METHOD AND MATERIALS
Fifty CT Angiography (CTA) data, from which 30 indicated abdominal AA, were used to develop and evaluate the CAD system. Three Rdaiologists manually identified and segmented all AA areas independently using in-house software. For each of the three manual segmentations, an “average” AA region was obtained by taking the overlapping part of the three manual segmentations and the result were used as our “gold standard” for development and evaluation of the automatic method. The proposed method first automatically identifies and segments the aorta lumen. Once the Aorta and its centreline was found, a series of images perpendicular to its centerline was reconstructed to measure the diameters of aorta. A method was then developed to examine all objects attached to the segmented aorta and whose characteristics lie in a mumber of pre-defined criteria set by incorporating prior understanding of the normal expected variation of aorta, such as its diameters. These regions were considered as candidates for AA regions. The identified AA regions were used to initialise a deformable model-based method used to segment and quantify Thrombus area. The accuracy of the algorithm was validated by comparing the segmentation result against the average “manual segmentation” of three radiologists. Two metrics were calculated to assess the accuracy of the algorithm: the overlapping ratio (OR) and the coverage ratio (CR)

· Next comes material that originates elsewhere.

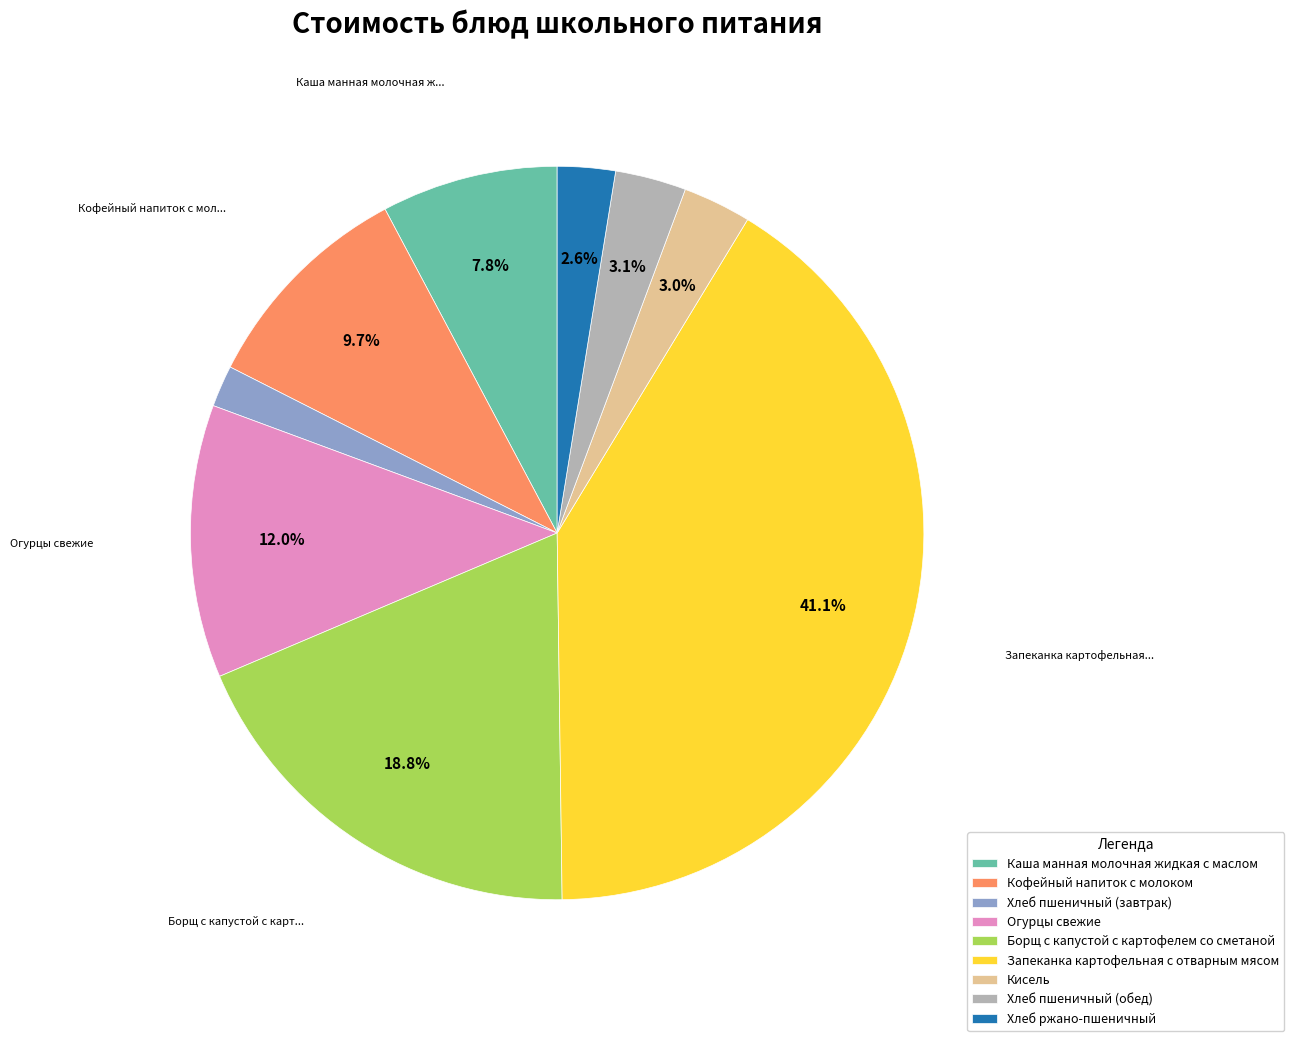

What percentage is the Кофейный напиток с молоком slice, to the nearest percent?

10%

The average values for OR and CR was 0.95 (1 meaning 100% overlap), indicating that the outline segmentation of AA was very close to that defined manually by the radiologists.
The manual identification of the enlarged portions of the aorta on a number of cross-sectional images is extremely tedious, time-consuming and subjective process. By using the Computer Aided Detection more accurate, cost effective plus faster result can be achieved.
The progressive growth of AA may eventually cause rupture if not diagnosed or treated.